Constructive feedback and debriefing
Trainers often express concern that, when they have to give critical feedback to a trainee, they will be perceived as undermining. This should not be the case if feedback is given appropriately, with specific examples in a private environment.
- The London Handbook for Debriefing offers absolute basic principles of what to cover when conducting a debriefing and giving feedback in clinical settings, as well as exemplar behaviours for the facilitator.
- All staff need to develop skills in how to give and receive feedback. This should be incorporated into unit education sessions and postgraduate training. The RCOG has video examples within StratOG. The basic rules of feedback should be adhered to.
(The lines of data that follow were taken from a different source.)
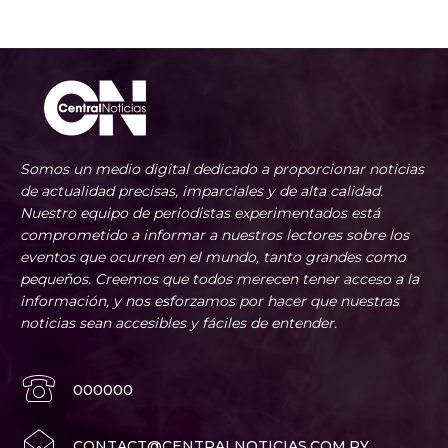
Somos un medio digital dedicado a proporcionar noticias
de actualidad precisas, imparciales y de alta calidad.
Nuestro equipo de periodistas experimentados está
comprometido a informar a nuestros lectores sobre los
eventos que ocurren en el mundo, tanto grandes como
pequeños. Creemos que todos merecen tener acceso a la
información, y nos esforzamos por hacer que nuestras
noticias sean accesibles y fáciles de entender.
000000
CONTACT@CENTRALNOTICIAS.COM.PY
UHS has instituted ‘hot debriefing’ and developed a proforma (Word document, 27 kb) based on work from Imperial College London. Hot debriefing should take place immediately after an event or by the end of the shift to capture the whole team. Despite the challenge of achieving the hot debrief with ongoing workload, an immediate debrief should lessen the fear of criticism.
In keeping with the concept of a positive culture, the debrief starts positively and remains factual. There are 3 phases:
- Start positively. What went well? (Green)
- What needs consideration/could be better? (Amber)
- What must be changed? (Red)
Critically, the facilitator is responsible for signposting stressed staff to appropriate support at the end of the debrief, if needed.
The Health Education Thames Valley School of O&G has published guidance on supporting staff after a serious incident or difficult outcome.
References and further reading
- Honey P. Improve your people skills (revised 2nd edition). London: Chartered Institute of Personal Development; 2001.
- Kirkham M, Stapleton H. Midwives’ support needs as childbirth changes. J Adv Nurs 2000;32:465–72.
- White C. ‘Effective team management. Expanding nursing and healthcare practice.’ In: Nichol E, Harmer S. Leadership and management. A 3-dimensional approach. Cheltenham: Nelson Thorn; 2006.